Iran’s activities in Iraq, Syria and Yemen have help the world’s attention, while the country has been busy cementing its relations with Shiite communities in the Middle East, in Africa, and in Latin America.
While Venezuela’s small Muslim community faced a sectarian rift, several Peruvian media outlets warned against the Iran-backed groups in the country. In July, a Middle Eastern media outlet, Asharq al-Awsat, reported “young Peruvians coming mostly from the mountainous region of Abancay where Iran has lately exerted its efforts, convinced 20 young Peruvians to visit Tehran and receive training on Shiism before being sent back home for advocacy.” This report also claimed that the beginnings of a political party under the name of “Hezbollah Branch in Peru.” Peruvian media outlets recently warned of the danger of the groups’ presence, their terrorist ideologies, and the suspicion that Iran may use them to extend the ideology of the Iranian Revolution.
The U.S. uncovered a joint plan between the Hezbollah and Mexican drug cartels to assassinate the Saudi ambassador to the U.S. in 2011, proving that Iran had been active in Latin America.

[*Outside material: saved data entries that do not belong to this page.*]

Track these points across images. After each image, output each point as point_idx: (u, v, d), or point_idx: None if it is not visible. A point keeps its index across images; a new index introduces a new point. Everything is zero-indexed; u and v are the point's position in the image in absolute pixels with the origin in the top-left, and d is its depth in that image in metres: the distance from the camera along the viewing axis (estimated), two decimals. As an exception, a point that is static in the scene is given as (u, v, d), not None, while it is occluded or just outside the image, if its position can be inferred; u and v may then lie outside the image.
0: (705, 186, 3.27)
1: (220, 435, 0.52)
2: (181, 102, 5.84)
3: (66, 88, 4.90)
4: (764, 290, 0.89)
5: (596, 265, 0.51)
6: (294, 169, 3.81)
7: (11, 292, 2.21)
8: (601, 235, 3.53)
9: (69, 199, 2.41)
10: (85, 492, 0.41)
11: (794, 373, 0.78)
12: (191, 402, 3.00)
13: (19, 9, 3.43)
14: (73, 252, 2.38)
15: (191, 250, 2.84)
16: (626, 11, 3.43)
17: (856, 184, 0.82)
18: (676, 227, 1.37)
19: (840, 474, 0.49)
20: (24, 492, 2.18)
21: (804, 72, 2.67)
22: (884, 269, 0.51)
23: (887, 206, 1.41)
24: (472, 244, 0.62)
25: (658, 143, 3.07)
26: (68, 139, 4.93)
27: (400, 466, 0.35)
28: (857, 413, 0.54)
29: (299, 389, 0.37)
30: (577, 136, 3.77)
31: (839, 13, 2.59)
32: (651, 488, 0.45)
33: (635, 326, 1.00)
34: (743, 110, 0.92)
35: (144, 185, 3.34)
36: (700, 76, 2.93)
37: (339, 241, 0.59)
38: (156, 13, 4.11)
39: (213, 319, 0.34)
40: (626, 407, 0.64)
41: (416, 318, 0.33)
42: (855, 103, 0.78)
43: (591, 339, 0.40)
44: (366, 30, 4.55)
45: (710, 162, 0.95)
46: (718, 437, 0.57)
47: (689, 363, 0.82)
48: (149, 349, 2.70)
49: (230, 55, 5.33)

“In the recent years, Iran has been establishing close trade, financial, and cultural ties with Latin American countries. In addition to Iran’s long-standing partnership with Venezuela and increasingly close relationship with Bolivia, Tehran has also expanded its ties with traditional U.S. allies like Argentina. Almost twenty years after the devastating terrorist attack on the Jewish community center in Buenos Aires (AMIA) in 1994, which was allegedly planned and executed by Iran and its Lebanese proxy Hezbollah, Argentina and Iran have established a truth commission,” Foundation for Defense of Democracies reported in October. They added, “Cuba is the most recent and unlikely addition to Iran’s growing network of missionary centers. In the last three years, Iran has established a Shiite cultural center and a mosque in Havana that is actively recruiting and converting Cubans. Many of its converts have already traveled to Iran, including one who is training to become the first Cuban-born Shiite cleric.”
An Iranian delegation of 120 members, joined by Jawad Zarif, Iran’s Foreign Minister, paid an official visit to Latin America last August. They began their journey in Cuba, and traveled through Nicaragua, Ecuador, Chile and Bolivia, ending in Venezuela.

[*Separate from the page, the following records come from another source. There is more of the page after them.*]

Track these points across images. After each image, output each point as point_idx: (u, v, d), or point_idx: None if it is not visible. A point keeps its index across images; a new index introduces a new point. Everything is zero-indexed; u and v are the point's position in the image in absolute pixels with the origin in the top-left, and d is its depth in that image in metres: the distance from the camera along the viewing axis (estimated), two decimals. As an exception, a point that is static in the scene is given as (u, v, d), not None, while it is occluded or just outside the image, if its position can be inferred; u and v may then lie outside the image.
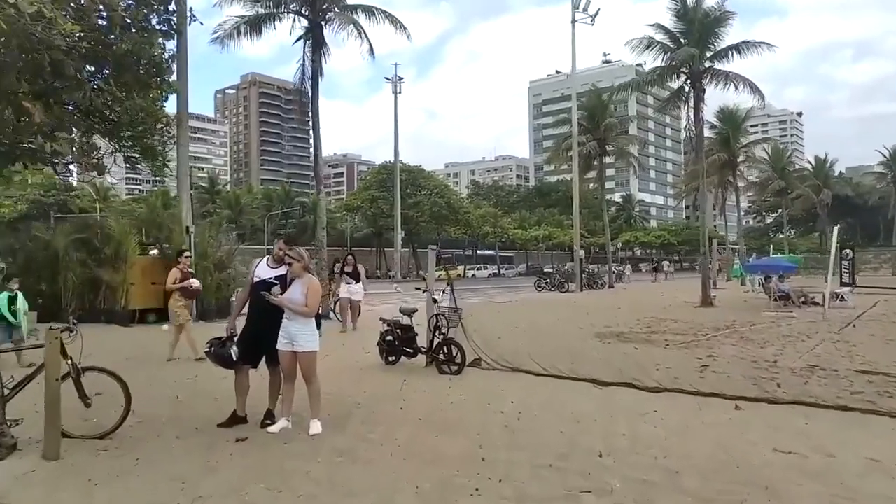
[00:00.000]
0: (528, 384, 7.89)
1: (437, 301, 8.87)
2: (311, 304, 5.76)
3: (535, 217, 79.28)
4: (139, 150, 16.58)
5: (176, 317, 10.15)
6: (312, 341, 5.86)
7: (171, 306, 10.19)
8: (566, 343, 11.70)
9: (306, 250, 6.00)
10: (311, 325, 5.88)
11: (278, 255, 6.11)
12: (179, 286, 10.15)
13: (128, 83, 14.60)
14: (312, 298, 5.78)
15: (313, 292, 5.81)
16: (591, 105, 36.52)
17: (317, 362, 6.01)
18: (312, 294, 5.79)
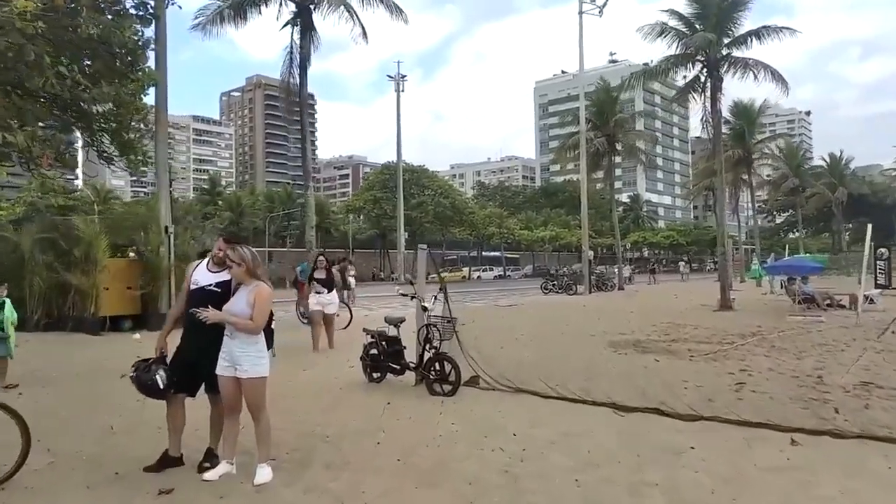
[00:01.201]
0: (534, 409, 6.61)
1: (428, 309, 7.59)
2: (257, 318, 4.52)
3: (542, 218, 77.97)
4: (116, 145, 15.39)
5: None
6: (260, 365, 4.60)
7: None
8: (577, 354, 10.40)
9: (249, 249, 4.74)
10: (259, 344, 4.63)
11: (218, 257, 4.88)
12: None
13: (99, 71, 13.43)
14: (259, 310, 4.54)
15: (261, 302, 4.56)
16: (599, 100, 35.14)
17: (266, 390, 4.74)
18: (259, 304, 4.55)
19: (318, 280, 11.10)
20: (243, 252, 4.66)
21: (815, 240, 79.42)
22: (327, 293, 11.08)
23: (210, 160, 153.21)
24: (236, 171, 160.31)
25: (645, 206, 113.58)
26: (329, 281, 11.19)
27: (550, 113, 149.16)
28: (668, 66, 20.47)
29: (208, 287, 4.86)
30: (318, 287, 11.05)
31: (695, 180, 52.24)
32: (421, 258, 8.07)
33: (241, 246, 4.74)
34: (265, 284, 4.71)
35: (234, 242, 4.78)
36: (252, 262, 4.66)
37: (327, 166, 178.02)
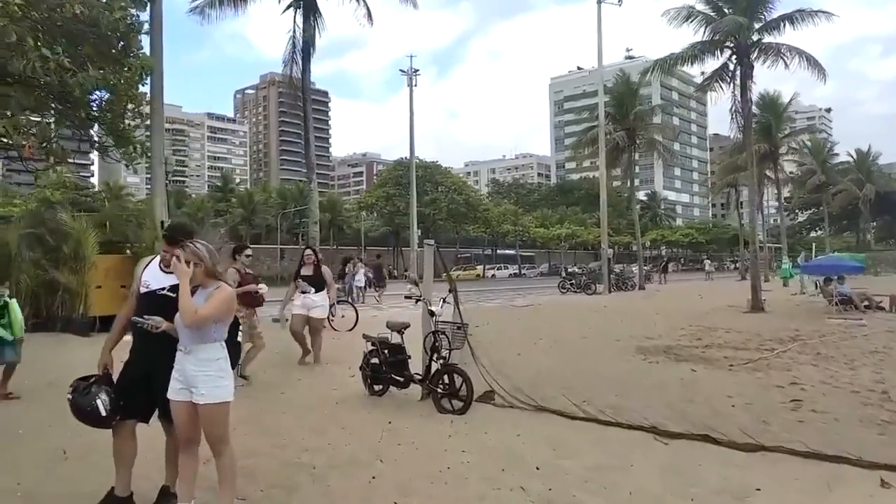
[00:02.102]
0: (559, 433, 5.61)
1: (435, 314, 6.62)
2: (204, 310, 3.56)
3: (557, 215, 76.78)
4: (112, 136, 14.56)
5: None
6: (220, 388, 3.66)
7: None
8: (604, 363, 9.39)
9: (203, 245, 3.79)
10: (219, 361, 3.69)
11: (166, 259, 3.95)
12: (240, 291, 7.77)
13: (89, 55, 12.61)
14: (212, 306, 3.60)
15: (217, 301, 3.63)
16: (619, 93, 33.91)
17: (228, 417, 3.80)
18: (214, 302, 3.62)
19: (305, 278, 9.18)
20: (197, 249, 3.72)
21: (837, 238, 77.51)
22: (314, 293, 9.14)
23: (225, 157, 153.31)
24: (250, 169, 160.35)
25: (663, 204, 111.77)
26: (318, 279, 9.22)
27: (566, 110, 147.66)
28: (694, 53, 19.30)
29: (160, 291, 3.94)
30: (304, 286, 9.14)
31: (717, 177, 50.64)
32: (428, 256, 7.10)
33: (194, 242, 3.79)
34: (229, 288, 3.77)
35: (183, 238, 3.84)
36: (210, 259, 3.73)
37: (341, 164, 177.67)
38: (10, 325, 7.34)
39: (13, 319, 7.39)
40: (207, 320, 3.58)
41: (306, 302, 9.15)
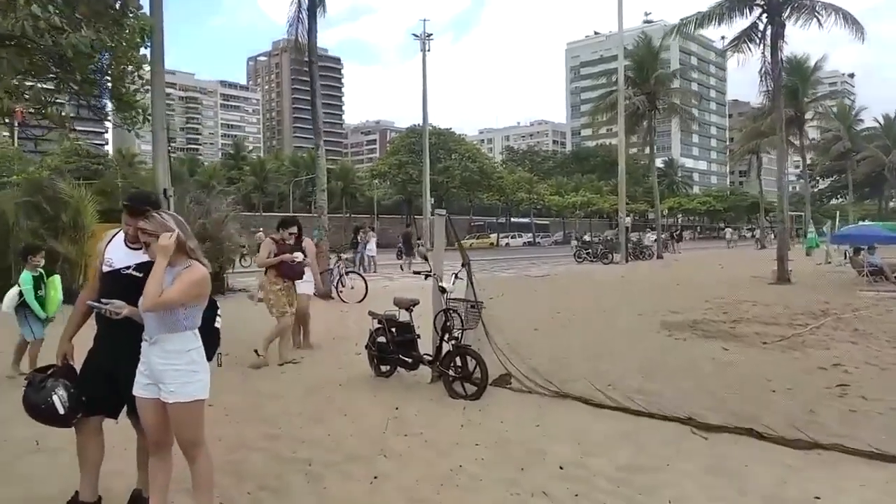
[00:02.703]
0: (583, 424, 5.05)
1: (447, 291, 6.03)
2: (170, 293, 3.00)
3: (572, 183, 75.59)
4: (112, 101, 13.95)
5: (270, 306, 7.45)
6: (192, 383, 3.12)
7: (263, 291, 7.53)
8: (627, 340, 8.80)
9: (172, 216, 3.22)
10: (191, 353, 3.14)
11: (131, 235, 3.39)
12: (275, 261, 7.36)
13: (84, 15, 11.93)
14: (180, 288, 3.03)
15: (186, 281, 3.06)
16: (640, 56, 32.63)
17: (202, 417, 3.27)
18: (183, 283, 3.05)
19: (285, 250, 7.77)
20: (165, 220, 3.14)
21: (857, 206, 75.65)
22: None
23: (238, 125, 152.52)
24: (263, 137, 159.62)
25: (680, 172, 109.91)
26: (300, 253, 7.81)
27: (582, 76, 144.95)
28: (722, 12, 18.25)
29: (125, 270, 3.39)
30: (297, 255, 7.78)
31: (739, 143, 49.14)
32: (439, 227, 6.49)
33: (161, 212, 3.22)
34: (200, 265, 3.20)
35: (147, 208, 3.27)
36: (177, 232, 3.15)
37: (354, 132, 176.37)
38: (45, 302, 6.91)
39: (51, 297, 6.96)
40: (172, 304, 3.02)
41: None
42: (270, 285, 7.40)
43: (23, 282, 6.90)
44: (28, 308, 6.87)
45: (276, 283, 7.39)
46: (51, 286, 7.07)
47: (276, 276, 7.41)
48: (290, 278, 7.53)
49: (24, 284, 6.88)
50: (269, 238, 7.55)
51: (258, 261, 7.47)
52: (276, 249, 7.41)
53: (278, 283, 7.40)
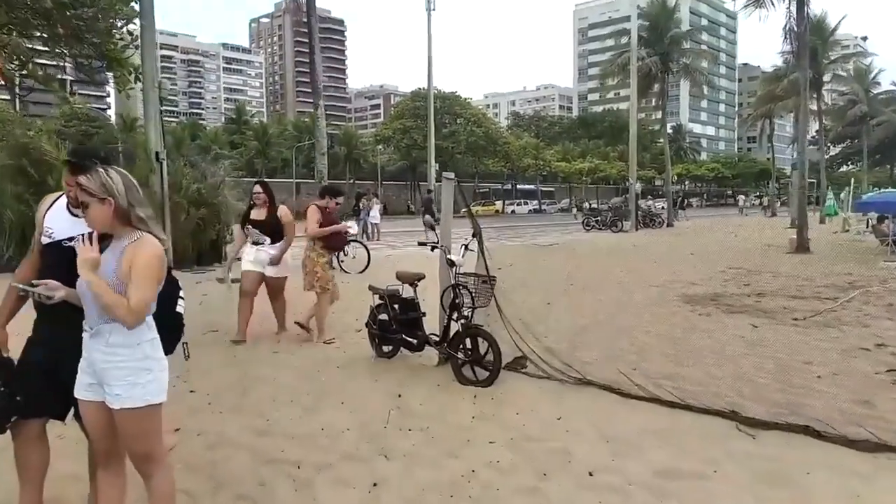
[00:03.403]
0: (612, 417, 4.46)
1: (456, 264, 5.40)
2: (135, 300, 2.40)
3: (579, 149, 74.38)
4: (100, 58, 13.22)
5: (315, 279, 6.70)
6: (143, 385, 2.51)
7: (309, 263, 6.75)
8: (648, 315, 8.20)
9: (118, 173, 2.57)
10: (142, 346, 2.52)
11: (73, 197, 2.76)
12: (330, 230, 6.75)
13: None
14: (138, 286, 2.42)
15: (141, 271, 2.44)
16: (654, 14, 31.36)
17: (160, 425, 2.66)
18: (139, 275, 2.43)
19: (255, 224, 6.77)
20: (108, 179, 2.50)
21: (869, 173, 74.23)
22: (270, 244, 6.76)
23: (240, 89, 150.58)
24: (267, 101, 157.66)
25: (688, 137, 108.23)
26: (273, 226, 6.77)
27: (590, 38, 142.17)
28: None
29: (68, 243, 2.77)
30: (256, 235, 6.77)
31: (753, 107, 47.83)
32: (447, 192, 5.83)
33: (107, 168, 2.56)
34: (153, 238, 2.56)
35: (89, 163, 2.62)
36: (126, 196, 2.51)
37: (358, 96, 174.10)
38: None
39: None
40: (143, 307, 2.43)
41: (259, 256, 6.78)
42: (317, 257, 6.72)
43: None
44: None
45: (322, 255, 6.76)
46: None
47: (323, 247, 6.78)
48: (337, 250, 7.07)
49: None
50: (314, 205, 6.81)
51: (310, 230, 6.67)
52: (321, 218, 6.70)
53: (325, 256, 6.80)
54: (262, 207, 6.76)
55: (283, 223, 6.77)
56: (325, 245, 6.79)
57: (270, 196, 6.78)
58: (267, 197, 6.75)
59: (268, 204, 6.74)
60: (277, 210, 6.79)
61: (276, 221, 6.76)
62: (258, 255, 6.78)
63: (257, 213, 6.78)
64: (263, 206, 6.75)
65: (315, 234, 6.69)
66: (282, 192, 55.96)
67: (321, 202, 6.91)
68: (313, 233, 6.68)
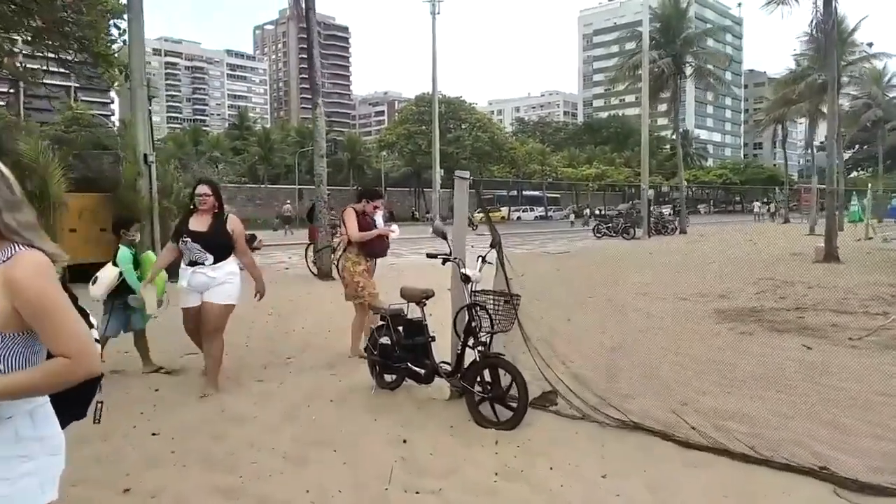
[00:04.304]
0: (668, 475, 3.56)
1: (472, 280, 4.52)
2: (71, 348, 1.57)
3: (585, 155, 73.55)
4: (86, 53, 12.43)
5: (359, 288, 6.00)
6: (14, 483, 1.63)
7: (347, 274, 6.06)
8: (685, 335, 7.29)
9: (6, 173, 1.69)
10: (13, 422, 1.65)
11: None
12: (375, 233, 6.08)
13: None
14: (58, 327, 1.59)
15: (45, 306, 1.60)
16: (665, 14, 30.48)
17: None
18: (44, 312, 1.59)
19: (196, 236, 5.03)
20: None
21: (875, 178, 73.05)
22: (211, 264, 5.01)
23: (245, 96, 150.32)
24: (271, 108, 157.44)
25: (694, 143, 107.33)
26: (218, 239, 5.06)
27: (595, 44, 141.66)
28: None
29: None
30: (196, 252, 5.01)
31: (765, 111, 46.89)
32: (460, 195, 4.95)
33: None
34: (36, 252, 1.69)
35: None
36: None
37: (362, 103, 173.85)
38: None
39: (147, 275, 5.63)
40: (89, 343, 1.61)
41: (197, 280, 5.02)
42: (353, 265, 6.00)
43: (122, 261, 5.55)
44: (117, 299, 5.62)
45: (359, 263, 6.03)
46: (147, 264, 5.73)
47: (360, 253, 6.04)
48: (378, 256, 6.34)
49: (124, 264, 5.55)
50: (350, 208, 6.09)
51: (352, 235, 5.95)
52: (359, 221, 6.03)
53: (361, 263, 6.05)
54: (206, 215, 5.07)
55: (233, 237, 5.13)
56: (365, 251, 6.04)
57: (219, 200, 5.18)
58: (216, 201, 5.13)
59: (215, 210, 5.11)
60: (226, 219, 5.14)
61: (223, 234, 5.06)
62: (196, 280, 5.01)
63: (199, 222, 5.06)
64: (209, 212, 5.07)
65: (359, 239, 5.95)
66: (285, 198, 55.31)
67: (358, 205, 6.13)
68: (357, 237, 5.95)
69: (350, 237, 5.99)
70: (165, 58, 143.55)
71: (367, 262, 6.16)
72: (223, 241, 5.07)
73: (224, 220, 5.12)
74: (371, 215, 6.18)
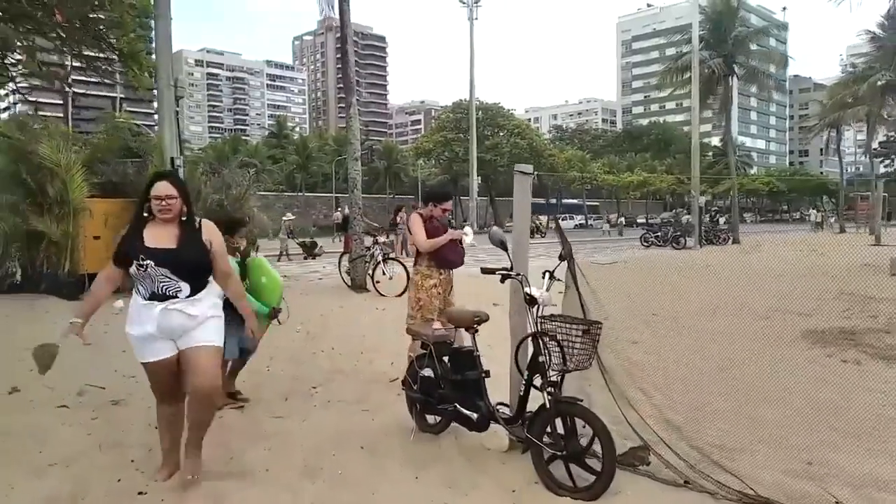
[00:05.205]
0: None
1: (539, 302, 3.56)
2: None
3: (625, 162, 71.88)
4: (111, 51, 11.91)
5: (416, 307, 5.08)
6: None
7: (413, 287, 5.20)
8: (774, 362, 6.21)
9: None
10: None
11: None
12: (445, 239, 5.09)
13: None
14: None
15: None
16: (716, 12, 29.04)
17: None
18: None
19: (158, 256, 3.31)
20: None
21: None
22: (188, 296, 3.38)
23: (284, 105, 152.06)
24: (309, 117, 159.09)
25: (738, 151, 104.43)
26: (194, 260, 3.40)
27: (634, 50, 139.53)
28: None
29: None
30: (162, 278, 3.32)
31: (820, 116, 44.77)
32: (522, 192, 4.01)
33: None
34: None
35: None
36: None
37: (399, 112, 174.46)
38: (259, 293, 4.84)
39: (262, 286, 4.87)
40: None
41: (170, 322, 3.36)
42: (422, 279, 5.09)
43: None
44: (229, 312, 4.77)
45: (429, 276, 5.09)
46: (259, 271, 4.92)
47: (430, 264, 5.11)
48: (453, 266, 5.23)
49: None
50: (416, 214, 5.25)
51: (419, 243, 5.09)
52: (426, 226, 5.14)
53: (432, 276, 5.09)
54: (171, 224, 3.39)
55: (213, 254, 3.47)
56: (432, 261, 5.11)
57: (188, 203, 3.46)
58: (184, 205, 3.42)
59: (184, 218, 3.44)
60: (201, 229, 3.47)
61: (199, 250, 3.41)
62: (169, 322, 3.33)
63: (160, 236, 3.36)
64: (173, 221, 3.39)
65: (429, 248, 5.04)
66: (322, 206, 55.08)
67: (424, 210, 5.24)
68: (426, 246, 5.04)
69: (418, 247, 5.11)
70: (207, 69, 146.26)
71: (439, 274, 5.13)
72: (201, 259, 3.41)
73: (198, 230, 3.44)
74: (440, 219, 5.24)
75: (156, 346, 3.38)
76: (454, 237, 5.09)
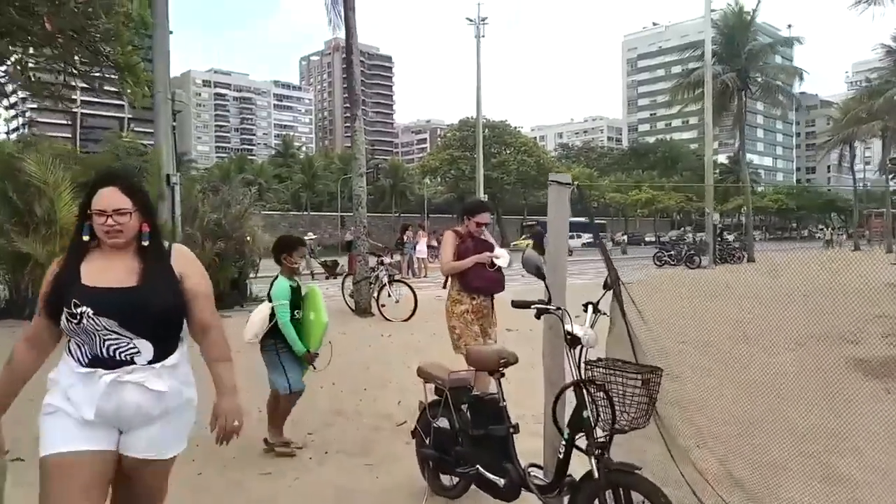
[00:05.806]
0: None
1: (583, 343, 2.89)
2: None
3: (632, 180, 71.44)
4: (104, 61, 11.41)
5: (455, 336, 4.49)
6: None
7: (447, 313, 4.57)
8: (833, 399, 5.50)
9: None
10: None
11: None
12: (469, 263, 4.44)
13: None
14: None
15: None
16: (729, 26, 28.57)
17: None
18: None
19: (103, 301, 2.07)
20: None
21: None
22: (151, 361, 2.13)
23: (290, 125, 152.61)
24: (316, 137, 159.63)
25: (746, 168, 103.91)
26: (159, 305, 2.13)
27: (640, 68, 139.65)
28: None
29: None
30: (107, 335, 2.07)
31: (832, 132, 44.13)
32: (559, 207, 3.37)
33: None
34: None
35: None
36: None
37: (405, 131, 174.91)
38: (303, 328, 4.29)
39: (311, 321, 4.32)
40: None
41: (121, 401, 2.09)
42: (452, 305, 4.50)
43: (277, 295, 4.14)
44: (281, 340, 4.18)
45: (459, 301, 4.48)
46: (311, 304, 4.32)
47: (461, 290, 4.49)
48: (484, 292, 4.54)
49: (278, 299, 4.12)
50: (451, 231, 4.69)
51: (443, 265, 4.56)
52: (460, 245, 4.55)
53: (463, 301, 4.47)
54: (124, 252, 2.19)
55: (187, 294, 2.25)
56: (463, 285, 4.48)
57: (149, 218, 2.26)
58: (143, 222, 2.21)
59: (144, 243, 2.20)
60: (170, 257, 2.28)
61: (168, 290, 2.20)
62: (119, 402, 2.09)
63: (105, 269, 2.16)
64: (126, 247, 2.19)
65: (448, 270, 4.49)
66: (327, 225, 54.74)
67: (461, 227, 4.65)
68: (446, 268, 4.51)
69: (441, 269, 4.56)
70: (215, 89, 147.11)
71: (471, 300, 4.49)
72: (169, 303, 2.20)
73: (165, 259, 2.26)
74: (478, 235, 4.60)
75: (85, 432, 2.07)
76: (480, 260, 4.43)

Mahmoud Ahmadinejad, the former Iranian President, visited the region five times between 2005 and 2012.
Majid Takht-Ravanchi, Iran’s current Deputy Foreign Minister, spoke about the recent visit, “the trip would be the beginning of a new chapter in relations between Iran and Latin America.” He credited the the nuclear deal for Chile’s decision to reopen its embassy in Tehran after 36 years, and after international sanctions were lifted. He added that Chile has appointed a charge d’affaires and will soon appoint an ambassador.
He accused Israel and others of attempting to damage relations between Iran and the continent. He called accusations of military cooperation between Iran and Latin American countries ‘ridiculous’, and said the post-nuclear deal will have “an economic aspect.”
Al Monitor reported last August that Takht-Ravanchi said the Islamic Republic considers Venezuela a friendly country. However, regarding Iranian Foreign Minister Zarif’s visit, the Foreign Policy Initiative wrote, “Iran always viewed its presence in Latin America not as an economic opportunity, but as a military and ideological imperative. The region, with its many anti-American regimes, offers Tehran a safe haven that enables it to export its radical vision of the Islamic Revolution to America’s doorstep and simultaneously fund its global military adventurism. In this sense, the particulars of Zarif’s itinerary matter less than the overarching reality of Iran’s pervasive regional influence that his visit symbolizes and reflects.”
Jewish communities in Latin American countries are worried about Iran’s growing influence, because Tehran allegedly sponsored terrorist attacks on the Israeli embassy in Buenos Aires in 1992 and the Argentina Jewish Mutual Aid Center in 1994.